*Task requirements:*
1. According to the text on Joseph Antignac, in which town did he take refuge after his demobilization in October 1940?
2. Translate this sentence from the text on Joseph Antignac into French: "Antignac was born in Bordeaux, France, on 29 July 1895."
3. Quote the text on Joseph Antignac from "Joseph Antignac (29" up to and including "refuge in Périgueux.".

- Born: 29 July 1895 Bordeaux, France
- Died: 16 July 1976 (aged 79) Paris, France

= Joseph Antignac =

French Nazi collaborator

Joseph Antignac (29 July 1895 – 16 July 1976) was a French official and businessman who served as secretary-general (de facto head) of the Commissariat-General for Jewish Affairs (Commissariat général aux questions juives, CGQJ) from 17 May to 17 August 1944 under the Vichy regime. Earlier, he had been regional director of the Police for Jewish Affairs (PQJ), director of the Investigation and Control Section (SEC) for the southern zone, and chief of staff at the CGQJ.

== Early life and career ==
Antignac was born in Bordeaux, France, on 29 July 1895. A career soldier during and after the First World War, he later entered business; by 1935 he was director of a wood-veneer and insulation firm in Belgium. Mobilised on 3 September 1939, he fought until being demobilised in October 1940 and then took refuge in Périgueux.

== Vichy France ==
In October 1941 Antignac was appointed director of the Police for Jewish Affairs for the Limoges region. In August 1942 he became director of the SEC for the zone libre; from November 1942 he served as chief (then director) of cabinet at the CGQJ, positions he retained until 1 April 1944. In April and May 1943, as cabinet director, he sent three reports to Heinz Röthke (SD, Jewish Section) denouncing the concealment of foreign Jewish children linked to associates of Juliette Stern within the UGIF. In April 1944 he briefly served as director-general of economic aryanisation.

*Data to examine:*
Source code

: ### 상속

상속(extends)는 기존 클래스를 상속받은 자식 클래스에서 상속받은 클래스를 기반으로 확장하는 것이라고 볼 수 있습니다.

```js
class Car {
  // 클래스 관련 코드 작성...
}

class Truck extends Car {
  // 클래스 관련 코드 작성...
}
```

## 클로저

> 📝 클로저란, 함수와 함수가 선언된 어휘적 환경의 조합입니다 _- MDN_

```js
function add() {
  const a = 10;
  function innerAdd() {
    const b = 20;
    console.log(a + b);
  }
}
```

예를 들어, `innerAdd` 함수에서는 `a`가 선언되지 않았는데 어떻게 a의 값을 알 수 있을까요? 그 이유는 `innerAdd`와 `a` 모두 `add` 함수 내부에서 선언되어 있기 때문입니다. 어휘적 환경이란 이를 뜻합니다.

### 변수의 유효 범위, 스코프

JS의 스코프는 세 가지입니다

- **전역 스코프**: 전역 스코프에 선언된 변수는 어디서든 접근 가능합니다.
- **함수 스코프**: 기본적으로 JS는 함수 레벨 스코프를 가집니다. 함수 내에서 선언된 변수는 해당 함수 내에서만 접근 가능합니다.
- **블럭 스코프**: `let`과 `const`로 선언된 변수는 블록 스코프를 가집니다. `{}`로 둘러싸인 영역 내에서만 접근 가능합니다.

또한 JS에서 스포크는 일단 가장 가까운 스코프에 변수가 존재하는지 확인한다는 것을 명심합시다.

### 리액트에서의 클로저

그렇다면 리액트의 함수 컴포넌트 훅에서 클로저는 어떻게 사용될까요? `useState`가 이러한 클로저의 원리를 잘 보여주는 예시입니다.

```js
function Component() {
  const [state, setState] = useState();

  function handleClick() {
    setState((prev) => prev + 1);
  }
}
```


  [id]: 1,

*Response list:*
1. Périgueux

2. Antignac est né à Bordeaux, en France, le 29 juillet 1895.

3.
Joseph Antignac (29 July 1895 – 16 July 1976) was a French official and businessman who served as secretary-general (de facto head) of the Commissariat-General for Jewish Affairs (Commissariat général aux questions juives, CGQJ) from 17 May to 17 August 1944 under the Vichy regime. Earlier, he had been regional director of the Police for Jewish Affairs (PQJ), director of the Investigation and Control Section (SEC) for the southern zone, and chief of staff at the CGQJ.

== Early life and career ==
Antignac was born in Bordeaux, France, on 29 July 1895. A career soldier during and after the First World War, he later entered business; by 1935 he was director of a wood-veneer and insulation firm in Belgium. Mobilised on 3 September 1939, he fought until being demobilised in October 1940 and then took refuge in Périgueux.